* TRECHO DO TEXTO
Ocorre que, como já mencionado anteriormente, desde 2018, o Supremo Tribunal Federal (ADI 5617/DF) e o Tribunal Superior Eleitoral (Consulta TSE nº 0600252-18/DF) já haviam consolidado jurisprudência no sentido de que as mulheres teriam direito a cotas de financiamento nas Eleições e visibilidade em propaganda eleitoral gratuita no rádio e na TV. E mais, desde 2020, ambas as Cortes Superiores haviam decidido que tais cotas deveriam também ser distribuídas para pessoas negras, à razão da proporção de suas candidaturas (ADPF 738/DF e Consulta TSE n° 0600306-47/DF).

Todavia, o Congresso Nacional deliberadamente optou por deixar as cotas raciais de fora da redação do §8º do artigo 17 da Constituição Federal. Na hora de incluir no texto constitucional os mesmos direitos que tanto mulheres, como pessoas negras, conquistaram igualmente, via jurisprudência, não houve consenso entre os parlamentares - a maioria esmagadora de homens brancos. Mas, para retirar direitos, aí sim as pessoas negras foram muito bem lembradas.

Isso porque, a mesma Emenda Constitucional nº 117/2022, em seu artigo 3º - e aqui vem a segunda anistia -, estabelece que "não serão aplicadas sanções de qualquer natureza, inclusive de devolução de valores, multa ou suspensão do fundo partidário, aos partidos que não preencheram a cota mínima de recursos ou que não destinaram os valores mínimos em razão de sexo e raça" em eleições ocorridas antes da promulgação da referida emenda.

* OS DADOS
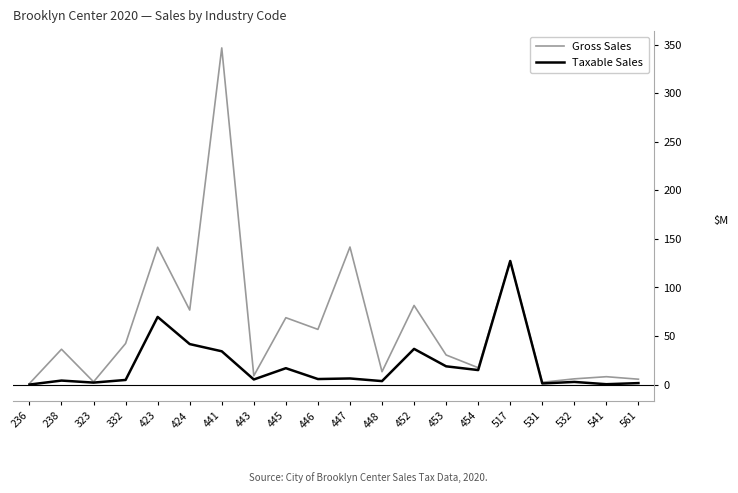

In Taxable Sales, how many points are higher than both neighbors (excluding endpoints)?

7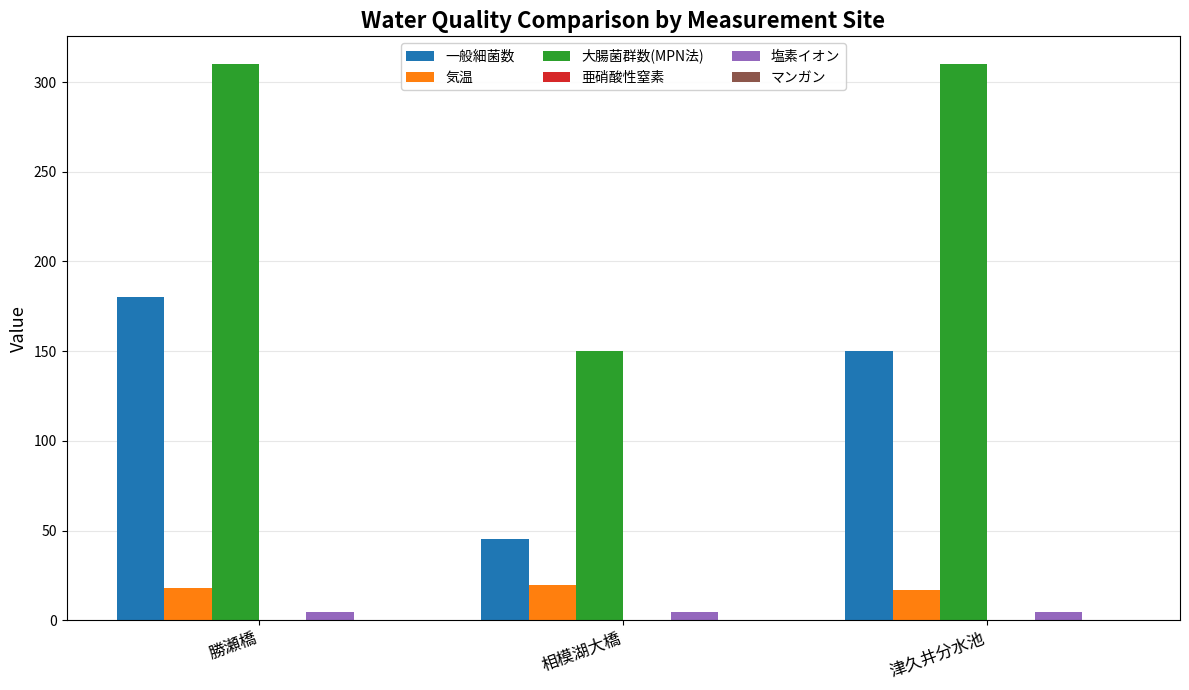

Is the value of 塩素イオン at 相模湖大橋 greater than the value of 大腸菌群数(MPN法) at 勝瀬橋?

No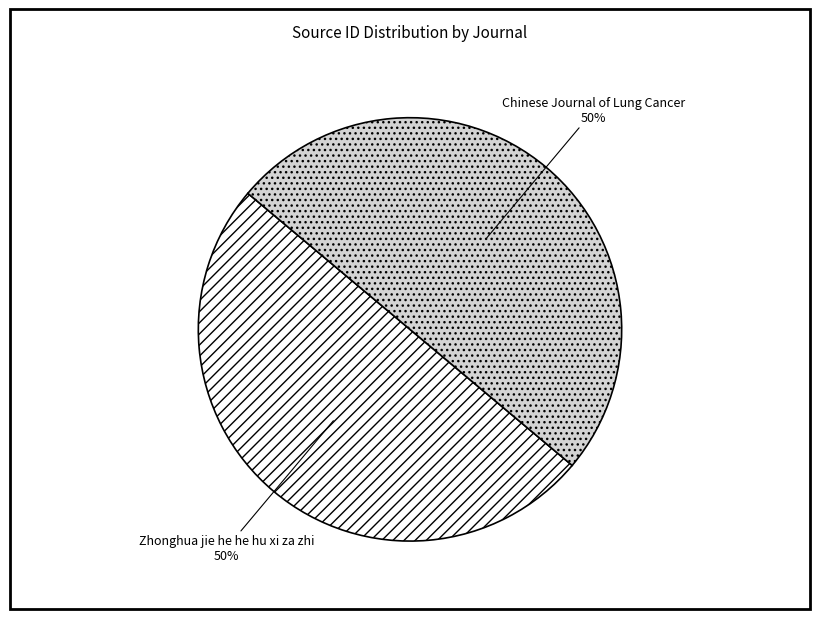

What percentage is the Chinese Journal of Lung Cancer slice, to the nearest percent?

50%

* EXPLORE O MATERIAL
**A)** Diga se cada afirmação abaixo está de acordo com o trecho sobre cotas eleitorais. Responda sim ou não e cite literalmente as palavras do trecho que decidem a questão.
(i) Desde 2018, o STF e o TSE haviam consolidado jurisprudência garantindo às mulheres cotas de financiamento nas Eleições.
(ii) O Congresso Nacional incluiu as cotas raciais na redação do §8º do artigo 17 da Constituição Federal.
(iii) O artigo 3º da Emenda Constitucional nº 117/2022 prevê multa aos partidos que não preencheram a cota mínima de recursos.
**B)** Relacione todos os processos judiciais que o trecho sobre cotas eleitorais identifica por número.

* RESPOSTAS A SEGUIR
**A)**
(i) Sim: "desde 2018, o Supremo Tribunal Federal (ADI 5617/DF) e o Tribunal Superior Eleitoral (Consulta TSE nº 0600252-18/DF) já haviam consolidado jurisprudência no sentido de que as mulheres teriam direito a cotas de financiamento nas Eleições"
(ii) Não: "o Congresso Nacional deliberadamente optou por deixar as cotas raciais de fora da redação do §8º do artigo 17 da Constituição Federal"
(iii) Não: "não serão aplicadas sanções de qualquer natureza, inclusive de devolução de valores, multa ou suspensão do fundo partidário, aos partidos que não preencheram a cota mínima de recursos"

**B)**
- ADI 5617/DF
- Consulta TSE nº 0600252-18/DF
- ADPF 738/DF
- Consulta TSE n° 0600306-47/DF